This post is in honor of The Big Give S.A., a 24-hour day of giving that will take place from midnight to midnight on May 5, 2015. Learn more about The Big Give here.
***The Big Give 2015 has ended. Stay tuned for next year!***
My own daughter can’t distinguish me from my sister in old photos. The genes from my dad’s side of the family are strong and the similarities between my siblings and me are striking.
I have another sister with long, dark hair and tanned skin who has no connection to my family’s genes. We used to laugh when people thought we were really sisters, but we never set anyone straight because it was fun to pretend. Now that 30 has set in with plenty of wrinkles on my face, I could easily be mistaken as her mother even though we’re not actually related at all.

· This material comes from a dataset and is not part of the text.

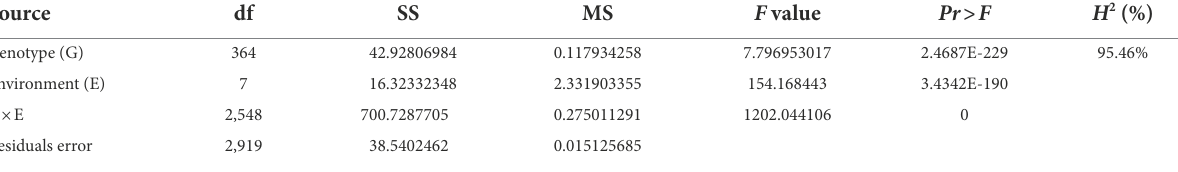
TABLE 2 Analysis of variance of Fusarium ear rot resistance.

All smiles after Natalie’s 8th grade graduation
I’m a “Big Sister” to my “Little Sister” Natalie through Big Brothers Big Sisters, a mentoring network that makes meaningful, monitored matches between adult volunteers and children in communities across the country.
My experience with BBBS began about 25 years ago when my own mom realized that as a single parent, my older brother could benefit from a mentor and male role model in his life. We were poor, on food stamps, rarely had contact with our father just like many of the disadvantaged youth the organization serves today.
All these years later, I still vaguely remember Jim, my brother’s “Big Brother,” even though we moved across the country and the match didn’t last long. I know my brother remembers hims and appreciates the impact in his life.
I didn’t think much about Big Brothers Big Sisters until my final semester of college where the capstone project in my last public relations class needed to graduate was to design a PR campaign for Big Brothers Big Sisters of Lubbock. After spending a semester digging in to how the organization works and why it works so well, I knew I wanted to be a Big Sister.
I signed up with Big Brothers Big Sisters about six months after graduation once I was settled with my new husband and new job. Mentoring is all of the great things about parenting without the dirty work. In a few hours a month, I can acknowledge, inspire, encourage and be a role model to a child.
Just by giving the gift of time, my life has been forever changed for the better. My little sister has been in my life longer than most of my friends, and she’s seen me through several job changes, two moves, pregnancy loss, and motherhood without ever once wavering in her unconditional commitment to our friendship.

We played Mary and a shepherd in a Christmas pageant in 2010.
She is a rare find in today’s sea of superficial, Facebook only friends where the click of a “like” button is the most interaction we’ll have all year. She’s taught me to be a better person, to keep calling even when times are tough, to aim high because someone is always watching, and to to listen thoughtfully especially when I want to talk. Mentoring a child has taught me one of the greatest lessons I’ve learned in life: I am who I am, and I am enough.
I’m enough to sit and talk to about anything and everything. I’m enough to inspire her to aim for college even though nobody in her family has ever graduated from high school. I’m enough to show her that she doesn’t have to settle for anything in life. I’m enough to help her realize how much her mom loves her. I’m enough to nurture her self esteem so that she knows she will always be enough without drugs, alcohol, sex or sacrificing her values.
I met my 7-year-old Little Sister at her house one afternoon in May 2007. We chatted about painting our nails and how we both preferred not to get sweaty doing “boy” things outside. In the midst of life and all the little things that come with it including having two children of my own, I blinked and that little girl grew up.
Natalie’s childhood has been anything but carefree with an absent father, family members in and out of jail, financial stress and challenges some people can never imagine. Perhaps that’s why we get along so well. I don’t have to image the life she is living because I lived it too. I made it to the other side because my family believed in me and never set limits on my potential. I desperately want that for Natalie and with each passing year, we’re getting closer.
Natalie will celebrate her birthday with a Sweet 16 party in a few weeks, and she let me take some pre-party photos of her. As she smiled for my camera and posed in her perfectly pink tulle gown, I couldn’t help but get a bit nostalgic about the little girl I used to know. But I’m so proud of who she has become and excited to see what the future holds for such a bright and wonderful young lady.